Pinch point hazard


A pinch point or pinch point hazard is a common class of mechanical hazard where injury or damage may be done by one or more objects moving towards each other, crushing or shearing whatever comes between them. A nip point is a type of pinch point involving rotating objects, such as gears and pulleys. Injuries can range from minor such as blisters to severe like amputations and fatalities. Examples of pinch point hazards include gaps in closing doors and objects swinging or being lowered near fixed objects.

Common causes of injuries

  • Poor situational awareness
  • Proximity to mobile equipment and fixed structures
  • Loose clothing, hair or jewelry getting caught in rotating parts or equipment
  • Inadequate/missing safety barriers or machine guarding
  • Handling errors
  • Wrong work procedures or tools
  • Reaching into moving equipment

    Safety controls

Pre-work hazard inspections can be performed to identify pinch point hazards. These hazards can be managed with control methods, listed below according to the hazard control hierarchy. The hazard control hierarchy was created by the National Institute of Occupational Safety and Health.
Engineering controls physically prevent objects from entering the pinch point. These are systems and devices designed that cover pinch point hazards to limit worker exposure. The shape and coverage of engineering controls to protect against pinch points varies with the machine involved. Rotating parts including rollers, chains, gears/sprockets, drives, and conveyors all pose pinch points and can be found across many industries.
Administrative controls inform worker behavior to avoid pinch points. These are controls implemented to regulate how people perform work. This includes awareness training, practice, scheduling of shifts, and teaching how to perform tasks. In the context of pinch points, this is often done through pinch point awareness training and labeling. The training serves to educate workers on the pinch hazard around them and how they can work safely around them. The labels are placed on the machines near the point of operation to remind workers of the hazards found.
  • Area demarcation
  • Lockout–tagout
  • Situational awareness
  • Use of appropriate training, work procedures, instructions, and operating manuals
Personal protective equipment protects individuals exposed to a hazard by wearing garments to cover parts of their body exposed to the hazard. While PPE should not be solely utilized to protect against pinch hazards, certain types of gloves are worn. Gloves for pinch hazards often include cut and impact-resistant gloves.

Signage and labeling

In the U.S., the Occupational Safety and Health Administration regulates accident preventions signs under 29 CFR 1910.145. This standard sets requirements of signage including design and features, Classifications, types of signage, and others. With this, signs are required to have "Signal Words", key terms used to directly and correctly identify the hazard present.
The signal word "Pinch point" is required to be posted on a label when a piece of equipment or machinery has parts that move in opposite directions or move towards a fixed object. This label should meet the following criteria in order to be considered effective:
  1. Must be visible and easy to understand using simple fonts and bright colors to attract attention.
  2. Must be direct and clear in its wording. Phrases like "Keep hands away" or "Pinch Point Hazard" are common, though other wording is acceptable.
  3. Based on guidance from 29 CFR 1910.145, the signage must indicate a level of danger. "DANGER", "CAUTION", or "WARNING" are common key words impact-resistant machines pinch point hazard.
The International Standards Organization details the hazard of pinch points and signage requirements under "ISO 13857: Safety of machinery — Safety distances to prevent hazard zones being reached by upper and lower limbs". This standard, similar to 29 CFR 1910.145, details machine and equipment design as it relates to worker proximity. Measurements are taken to quantify where the worker's limbs are located relative to the machine's point of operation. These measurements are then taken into consideration as controls are implemented to ensure that the worker's limbs are sufficiently distant as per the standard.

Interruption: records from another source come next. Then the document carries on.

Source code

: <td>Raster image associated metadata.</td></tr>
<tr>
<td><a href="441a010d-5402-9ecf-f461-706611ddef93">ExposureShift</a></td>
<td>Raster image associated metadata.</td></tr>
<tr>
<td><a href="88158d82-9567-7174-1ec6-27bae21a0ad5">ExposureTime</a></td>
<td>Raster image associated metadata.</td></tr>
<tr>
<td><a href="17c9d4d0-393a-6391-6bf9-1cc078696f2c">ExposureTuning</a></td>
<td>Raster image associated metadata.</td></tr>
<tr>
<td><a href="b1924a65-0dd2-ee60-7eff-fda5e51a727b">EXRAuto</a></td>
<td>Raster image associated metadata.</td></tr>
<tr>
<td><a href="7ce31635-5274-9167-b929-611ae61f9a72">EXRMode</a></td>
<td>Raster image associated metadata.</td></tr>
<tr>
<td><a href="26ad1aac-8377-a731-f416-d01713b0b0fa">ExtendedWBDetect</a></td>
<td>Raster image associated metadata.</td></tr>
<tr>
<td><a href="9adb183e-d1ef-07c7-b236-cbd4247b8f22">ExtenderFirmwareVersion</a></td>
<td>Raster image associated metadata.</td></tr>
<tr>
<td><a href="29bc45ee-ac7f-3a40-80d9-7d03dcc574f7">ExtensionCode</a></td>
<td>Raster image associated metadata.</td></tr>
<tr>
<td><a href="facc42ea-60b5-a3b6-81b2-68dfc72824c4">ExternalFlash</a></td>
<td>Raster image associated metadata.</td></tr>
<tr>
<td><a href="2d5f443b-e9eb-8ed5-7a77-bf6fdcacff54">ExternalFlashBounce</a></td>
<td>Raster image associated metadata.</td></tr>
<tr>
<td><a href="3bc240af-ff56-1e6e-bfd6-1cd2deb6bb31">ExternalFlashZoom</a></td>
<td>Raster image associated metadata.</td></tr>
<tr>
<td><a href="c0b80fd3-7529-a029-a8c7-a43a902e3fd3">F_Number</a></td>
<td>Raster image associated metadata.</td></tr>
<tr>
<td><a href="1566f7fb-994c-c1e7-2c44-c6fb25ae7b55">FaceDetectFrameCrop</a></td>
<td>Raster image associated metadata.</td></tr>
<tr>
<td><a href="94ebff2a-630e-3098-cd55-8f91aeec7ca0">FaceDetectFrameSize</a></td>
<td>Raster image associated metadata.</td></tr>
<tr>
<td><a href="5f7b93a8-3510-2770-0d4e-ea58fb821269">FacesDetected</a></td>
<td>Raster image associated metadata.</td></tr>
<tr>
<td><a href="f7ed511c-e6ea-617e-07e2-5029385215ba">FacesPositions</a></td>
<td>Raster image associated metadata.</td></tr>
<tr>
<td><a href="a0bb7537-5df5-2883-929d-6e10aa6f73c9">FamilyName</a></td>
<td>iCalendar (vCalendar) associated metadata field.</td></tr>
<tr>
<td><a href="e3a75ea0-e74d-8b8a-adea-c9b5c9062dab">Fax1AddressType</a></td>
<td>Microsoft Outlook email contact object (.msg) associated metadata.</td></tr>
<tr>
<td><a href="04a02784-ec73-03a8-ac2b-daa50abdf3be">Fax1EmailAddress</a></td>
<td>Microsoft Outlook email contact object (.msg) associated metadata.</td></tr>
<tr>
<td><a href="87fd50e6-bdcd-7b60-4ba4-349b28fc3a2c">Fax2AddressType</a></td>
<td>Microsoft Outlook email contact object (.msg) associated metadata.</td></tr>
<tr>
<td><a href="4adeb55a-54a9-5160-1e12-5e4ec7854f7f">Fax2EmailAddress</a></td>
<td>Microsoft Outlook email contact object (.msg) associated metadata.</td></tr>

Machinery Point of Operation and Guarding

The point of operation of a machine is where the work is performed by it. OSHA details that there are 4 main operations that can be performed under 29CFR 1910. 212. Forming, Shaping, Cutting, and Boring make up these categories. Each machine requires its own machine guarding to sufficiently protect against pinch point hazards.
To accomplish this, the "AUTO" method is often used. referring to. The word "AUTO" is an acronym containing four parts as requirements for machine guarding. These four parts include "Around", "Under", "Through", and "Over". "Around" details the ability for a worker to reach easily around the guarding implemented, exposing them to the hazard. "Under" is regarding the ability for a worker to reach underneath a guard, exposing to the hazard. "Through" describes the if a worker is able to reach through a guard, exposing them to the hazard. "Over" is the opposite of "Under", being able to reach over the guard.`

Rollers and Conveyors

Rollers are devices used across industries to move material with minimal rolling resistance. They are often idle, denoting that they do not utilize an external power source to spin them, rather rely on gravity or the energy from a separate power source. The shape, size, and purpose of rollers varies with each industry. Other example of rollers that pose pinch hazards include the following:
-Delivery rollers
-Loop rollers
-Return rollers
-Deflection rollers
-Drive rollers
They are often seen in the mining industry on conveyor belts to guide rocks and minerals around facilities. Each conveyor and roller assembly varies in size and complexity with the operation. The hazard associated with them stems from where the surfaces contact each other. To prevent contact between a worker and the exposed parts, controls are implemented to separate a worker from the point of operation.
Roller and conveyors are often an "In-running" nip point, indicating that the components rotate in opposing directions with their axes running parallel to each other.